Recently, I've become more aware of a national group -- the Association of Climate Change Officers. It's been around for about five years now. Its initial focus seemed to be on stimulating conversation among representatives of major corporations and various levels of government; in that sense, it resembles a number of national associations which (directly or indirectly) help develop and promote markets for new and evolving products. The salient feature, obviously, was an emphasis on climate change and its knock-on effects.
My initial response was to discount ACCO as just another trade group, albeit one for a trade that didn't yet really exist and a trade relevant to my day job. Some trade groups, of course, do excellent work. Others, not so much. I'm beginning to think that ACCO might fall into the "excellent work" category.
To create a market sector where none exists, some level of credibility is a necessity. And when much of the menu will consists of expertise, perceived professionalism becomes a must. This spring, ACCO put out a draft statement of "Core Competencies for Climate Change Officers and Professionals". Public comment closed last month, and it will be interesting to see how much the draft is changed as a result. However, the original draft for comment holds a lot of food for thought. It sets a pretty high standard that contains real challenges for US higher education.
ACCO proposes that anyone calling her/him-self a "climate change professional" should be able to exhibit:
- A command of the basic science around anthropogenic climate change and the likely impacts (positive and negative) on the relevant organization, its operations and its customers.
- A detailed understanding of the organization's dependence on natural resources (sources and sinks), of trends and projections for the availability and costs of those resources, and of the existence of possible substitution or other strategies for mitigating risk or minimizing impacts of climate change.
- An evolving awareness of likely public policy stances and customer attitudes regarding climate change and organizations' efforts to deal with it.
- A comprehensive grasp of potentials for risks relating to price, availability, non-resource costs, and demand.
- An ability to help the organization deal with climate-induced risks as part of its strategic and tactical planning.
- A capacity to formulate and initiate sets of projects to help the organization reposition itself as climate changes, and to oversee the management of such projects.
- A sound grasp of cost/benefit and risk/reward analysis, and the ability to formulate, communicate and defend project proposals.
Personally, I don't know a half-dozen people who really grasp the mix of science, organizational operations, public policy, market analysis, cost analysis, risk management, project management, financial management and communications that ACCO seems to be describing.

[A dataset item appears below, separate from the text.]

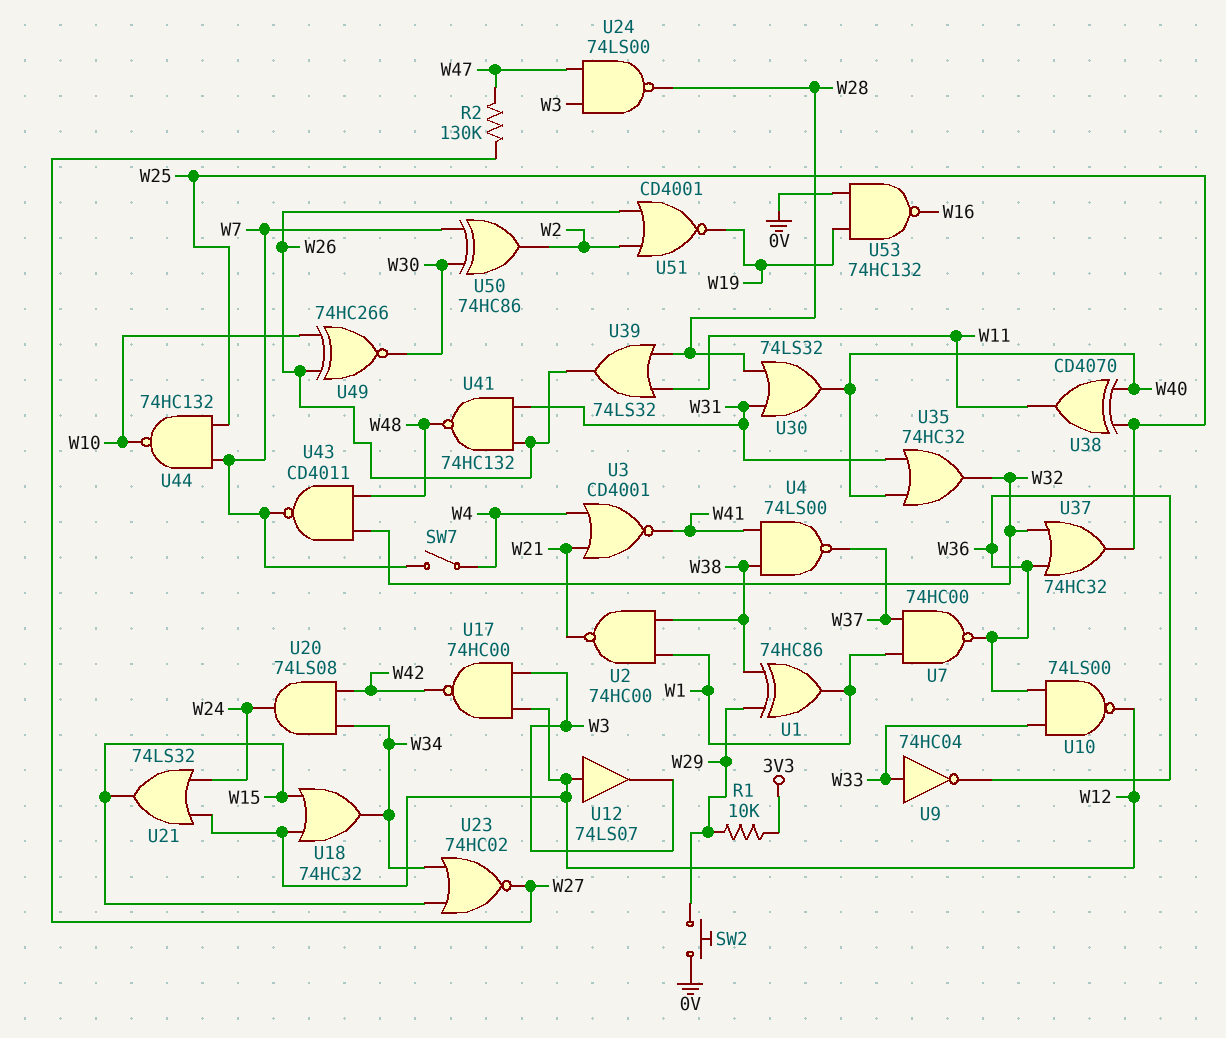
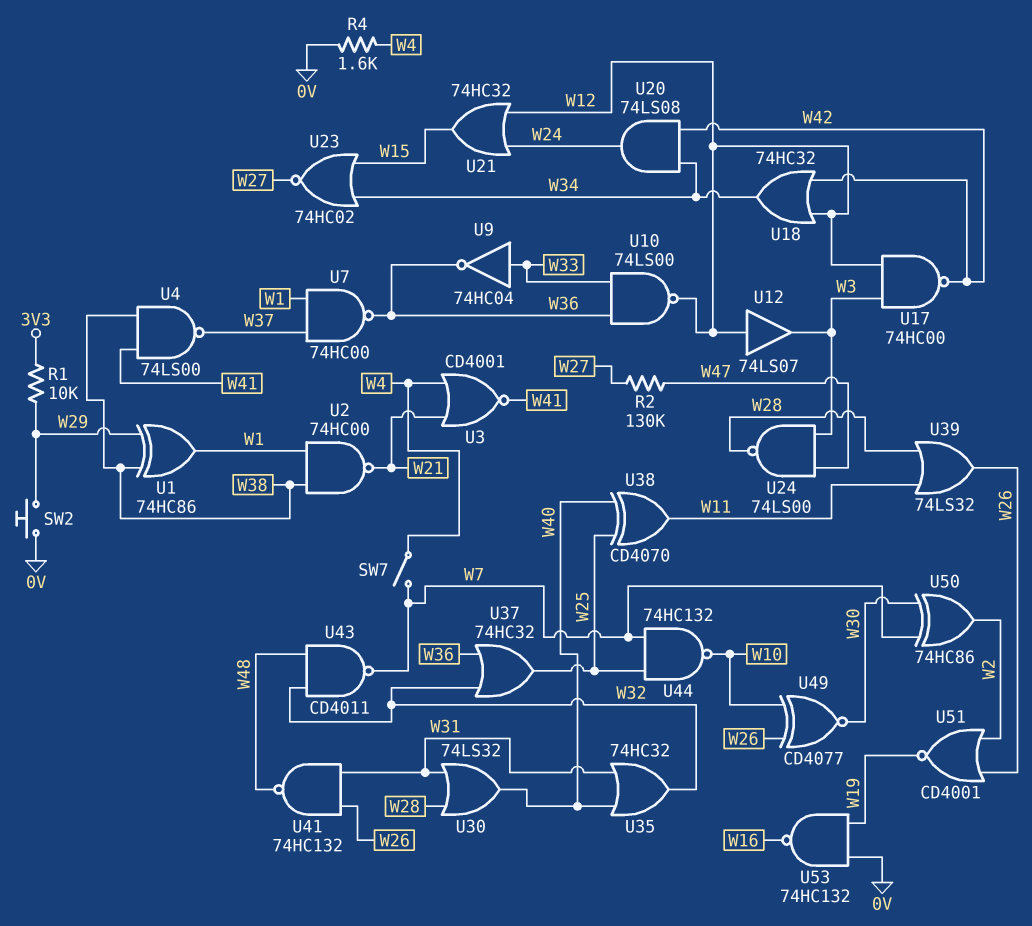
R4: none -> 1.6k (0V, W4)
U18: OR 74HC32 (in W12, in W15, out W34) -> OR 74HC32 (in W12, in W42, out W34)
U21: OR 74LS32 (in W12, in W24, out W15) -> OR 74HC32 (in W12, in W24, out W15)
U49: XNOR 74HC266 (in W10, in W26, out W30) -> XNOR CD4077 (in W10, in W26, out W30)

In fact, I'm not sure I know even one. And yet it's hard to fault the thinking that went into their draft. All those skills -- all those areas of expertise and capability -- really are needed if folks are going to help complex organizations (business, government, educational) mitigate and adapt to climate change.
I do know of a couple of campuses (probably not more than that) which have assembled teams of folks such that the team can address most of ACCO's recommendations. Generally, campus team strengths tend to be in the areas of basic science, public policy (especially at state institutions), project initiation and management, and cost/benefit analysis. All of those, of course, deal with the situation as it is, or as it can predictably be caused to become as a result of well-defined projects using relatively well-understood technologies. On the other hand, I'm not aware of a single campus which has sustainability folks who deal and communicate really well with the concept and implications of risk (what isn't yet, but might well be in future). Part of the reason might be that most colleges and universities don't deal well with risk-related concepts, climate change considerations aside.
Some business schools and some multi-disciplinary programs, of course, spend a lot of time focusing on risk. Entrepreneurship programs exhibit one perspective on risk, finance programs another, actuarial programs a third.
But for all the rapidity of change in today's world -- another expression for which might be that each of us is living inside an uncontrolled experiment all the time -- it doesn't seem like most Greenback graduates (nor most alumni of other universities) are comfortable with and capable of quantitatively considering risk, much less actively managing it. If the Association of Climate Change Officers is successful in its mission, there's going to be a huge demand for such alumni. If colleges and universities are serious about dealing with their own climate change issues -- not to mention complicating factors like social and economic sustainability -- we might want to find ways of getting some of those alums to stick around after graduation.